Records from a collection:
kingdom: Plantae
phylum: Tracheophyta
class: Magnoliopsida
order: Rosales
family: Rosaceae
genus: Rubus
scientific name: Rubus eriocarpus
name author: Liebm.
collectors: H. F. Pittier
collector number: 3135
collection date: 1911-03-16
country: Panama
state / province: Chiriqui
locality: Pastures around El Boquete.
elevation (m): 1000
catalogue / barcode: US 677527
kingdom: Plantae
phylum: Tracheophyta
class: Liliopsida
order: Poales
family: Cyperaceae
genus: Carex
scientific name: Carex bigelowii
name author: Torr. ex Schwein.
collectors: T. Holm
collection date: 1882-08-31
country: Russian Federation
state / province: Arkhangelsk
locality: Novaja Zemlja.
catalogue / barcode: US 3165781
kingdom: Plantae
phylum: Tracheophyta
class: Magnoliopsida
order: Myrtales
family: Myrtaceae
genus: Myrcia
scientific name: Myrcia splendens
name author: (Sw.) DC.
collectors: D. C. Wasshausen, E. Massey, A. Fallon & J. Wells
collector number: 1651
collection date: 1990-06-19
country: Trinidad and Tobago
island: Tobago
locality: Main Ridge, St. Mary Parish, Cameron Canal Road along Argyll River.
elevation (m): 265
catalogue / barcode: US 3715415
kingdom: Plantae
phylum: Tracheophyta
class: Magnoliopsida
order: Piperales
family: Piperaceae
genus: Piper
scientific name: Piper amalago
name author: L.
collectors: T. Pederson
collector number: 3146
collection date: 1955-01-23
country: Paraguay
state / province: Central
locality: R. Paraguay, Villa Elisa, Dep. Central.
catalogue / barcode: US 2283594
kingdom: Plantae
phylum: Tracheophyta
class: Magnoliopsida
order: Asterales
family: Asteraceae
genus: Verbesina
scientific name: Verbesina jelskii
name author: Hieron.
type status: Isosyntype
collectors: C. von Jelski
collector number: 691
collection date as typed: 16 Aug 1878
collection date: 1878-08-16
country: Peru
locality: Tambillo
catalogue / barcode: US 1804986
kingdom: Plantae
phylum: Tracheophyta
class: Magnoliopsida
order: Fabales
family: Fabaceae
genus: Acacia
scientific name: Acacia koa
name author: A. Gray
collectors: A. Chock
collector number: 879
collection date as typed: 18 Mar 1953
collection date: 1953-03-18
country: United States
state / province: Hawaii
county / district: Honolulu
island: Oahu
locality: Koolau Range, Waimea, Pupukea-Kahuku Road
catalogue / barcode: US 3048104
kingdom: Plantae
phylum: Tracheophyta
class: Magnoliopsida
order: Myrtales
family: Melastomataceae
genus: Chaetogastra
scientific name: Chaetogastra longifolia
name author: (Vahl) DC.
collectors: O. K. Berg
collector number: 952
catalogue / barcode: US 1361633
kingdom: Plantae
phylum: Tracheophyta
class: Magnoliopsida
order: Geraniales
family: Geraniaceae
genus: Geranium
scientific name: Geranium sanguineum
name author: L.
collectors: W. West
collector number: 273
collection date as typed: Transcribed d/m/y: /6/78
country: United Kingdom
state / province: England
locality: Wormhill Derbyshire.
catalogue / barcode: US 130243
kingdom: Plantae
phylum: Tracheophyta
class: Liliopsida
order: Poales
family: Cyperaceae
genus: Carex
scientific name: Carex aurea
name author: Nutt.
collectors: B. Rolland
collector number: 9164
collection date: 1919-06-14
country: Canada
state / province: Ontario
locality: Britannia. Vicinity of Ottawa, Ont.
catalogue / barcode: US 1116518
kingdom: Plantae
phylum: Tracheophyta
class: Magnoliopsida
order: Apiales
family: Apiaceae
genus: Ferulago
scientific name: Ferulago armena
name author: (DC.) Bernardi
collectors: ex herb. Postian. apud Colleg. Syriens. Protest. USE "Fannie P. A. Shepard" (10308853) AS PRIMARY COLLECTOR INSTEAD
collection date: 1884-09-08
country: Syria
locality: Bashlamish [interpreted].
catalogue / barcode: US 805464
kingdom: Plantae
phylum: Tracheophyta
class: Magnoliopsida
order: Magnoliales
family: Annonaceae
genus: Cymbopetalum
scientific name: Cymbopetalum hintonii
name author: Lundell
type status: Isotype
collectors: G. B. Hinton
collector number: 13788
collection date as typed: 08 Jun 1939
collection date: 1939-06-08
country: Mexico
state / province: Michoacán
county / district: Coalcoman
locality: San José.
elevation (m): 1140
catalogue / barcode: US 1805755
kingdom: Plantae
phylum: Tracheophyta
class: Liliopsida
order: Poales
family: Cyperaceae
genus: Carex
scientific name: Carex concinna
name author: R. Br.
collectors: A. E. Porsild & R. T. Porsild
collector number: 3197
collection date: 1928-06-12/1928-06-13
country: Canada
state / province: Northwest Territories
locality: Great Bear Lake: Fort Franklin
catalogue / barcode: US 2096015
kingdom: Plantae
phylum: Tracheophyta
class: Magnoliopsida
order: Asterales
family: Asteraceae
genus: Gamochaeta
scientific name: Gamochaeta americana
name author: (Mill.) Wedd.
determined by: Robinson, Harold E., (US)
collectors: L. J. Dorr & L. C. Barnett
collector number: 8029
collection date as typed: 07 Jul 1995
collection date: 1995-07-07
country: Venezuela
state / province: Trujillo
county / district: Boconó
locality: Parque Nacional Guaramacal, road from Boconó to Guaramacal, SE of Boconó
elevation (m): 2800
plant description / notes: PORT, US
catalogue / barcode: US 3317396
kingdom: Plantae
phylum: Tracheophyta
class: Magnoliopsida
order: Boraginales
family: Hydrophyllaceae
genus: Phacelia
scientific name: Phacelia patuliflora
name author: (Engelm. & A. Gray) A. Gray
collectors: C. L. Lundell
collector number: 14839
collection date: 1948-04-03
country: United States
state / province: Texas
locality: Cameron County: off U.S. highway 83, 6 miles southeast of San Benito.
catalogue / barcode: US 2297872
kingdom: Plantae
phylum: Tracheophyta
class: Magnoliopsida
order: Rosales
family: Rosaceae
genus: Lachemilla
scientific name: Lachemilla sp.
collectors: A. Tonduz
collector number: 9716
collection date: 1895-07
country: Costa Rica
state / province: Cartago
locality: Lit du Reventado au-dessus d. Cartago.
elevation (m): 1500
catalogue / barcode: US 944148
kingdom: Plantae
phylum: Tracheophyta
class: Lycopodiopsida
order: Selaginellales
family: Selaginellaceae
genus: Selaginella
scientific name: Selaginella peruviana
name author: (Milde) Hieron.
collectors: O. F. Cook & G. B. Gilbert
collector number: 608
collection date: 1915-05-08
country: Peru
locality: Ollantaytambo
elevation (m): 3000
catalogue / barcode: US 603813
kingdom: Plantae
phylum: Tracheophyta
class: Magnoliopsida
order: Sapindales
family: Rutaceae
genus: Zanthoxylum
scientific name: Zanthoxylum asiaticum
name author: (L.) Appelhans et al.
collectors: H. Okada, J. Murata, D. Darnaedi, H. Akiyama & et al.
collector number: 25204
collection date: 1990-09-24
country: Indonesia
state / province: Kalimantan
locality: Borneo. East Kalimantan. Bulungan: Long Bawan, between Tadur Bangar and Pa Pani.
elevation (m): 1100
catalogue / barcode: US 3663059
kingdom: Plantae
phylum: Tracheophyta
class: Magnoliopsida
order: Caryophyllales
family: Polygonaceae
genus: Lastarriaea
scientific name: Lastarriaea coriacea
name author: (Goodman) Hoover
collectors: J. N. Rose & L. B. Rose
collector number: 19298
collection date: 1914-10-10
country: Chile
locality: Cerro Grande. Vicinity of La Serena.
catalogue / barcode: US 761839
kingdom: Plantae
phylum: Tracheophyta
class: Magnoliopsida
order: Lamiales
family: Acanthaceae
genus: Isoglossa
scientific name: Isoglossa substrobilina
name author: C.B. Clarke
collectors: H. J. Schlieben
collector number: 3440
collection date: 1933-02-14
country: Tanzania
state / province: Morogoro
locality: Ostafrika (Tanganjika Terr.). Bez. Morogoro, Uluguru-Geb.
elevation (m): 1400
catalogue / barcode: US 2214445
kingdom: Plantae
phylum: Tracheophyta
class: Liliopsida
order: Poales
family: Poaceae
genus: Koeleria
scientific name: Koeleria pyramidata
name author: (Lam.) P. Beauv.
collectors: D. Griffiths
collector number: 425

> [EXERCISE DESCRIPTION]: Starting at the line containing "genus: Koeleria" and ending at the final line of the rows above, rewrite those lines as a numbered list with blank lines omitted.

> [PROBLEM SOLUTION]:
1. genus: Koeleria
2. scientific name: Koeleria pyramidata
3. name author: (Lam.) P. Beauv.
4. collectors: D. Griffiths
5. collector number: 425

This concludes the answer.